▼▼▼

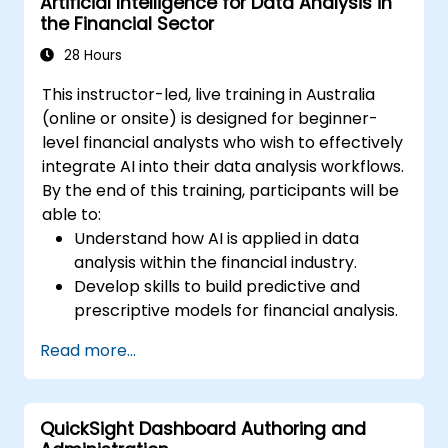
Artificial Intelligence for Data Analysis in
the Financial Sector
28 Hours
This instructor-led, live training in Australia
(online or onsite) is designed for beginner-
level financial analysts who wish to effectively
integrate AI into their data analysis workflows.
By the end of this training, participants will be
able to:
Understand how AI is applied in data
analysis within the financial industry.
Develop skills to build predictive and
prescriptive models for financial analysis.
Learn how to implement machine
Read more...
learning algorithms for financial data
processing.
Enhance data visualisation skills and
QuickSight Dashboard Authoring and
interpret complex AI-driven insights to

▲▲▲

Problem requirements –
Copy the text of the data with "participants" changed to "learners" and every other word left as it is. Leave out the pictures.

Response to this task –
Artificial Intelligence for Data Analysis in
the Financial Sector
28 Hours
This instructor-led, live training in Australia
(online or onsite) is designed for beginner-
level financial analysts who wish to effectively
integrate AI into their data analysis workflows.
By the end of this training, learners will be
able to:
Understand how AI is applied in data
analysis within the financial industry.
Develop skills to build predictive and
prescriptive models for financial analysis.
Learn how to implement machine
Read more...
learning algorithms for financial data
processing.
Enhance data visualisation skills and
QuickSight Dashboard Authoring and
interpret complex AI-driven insights to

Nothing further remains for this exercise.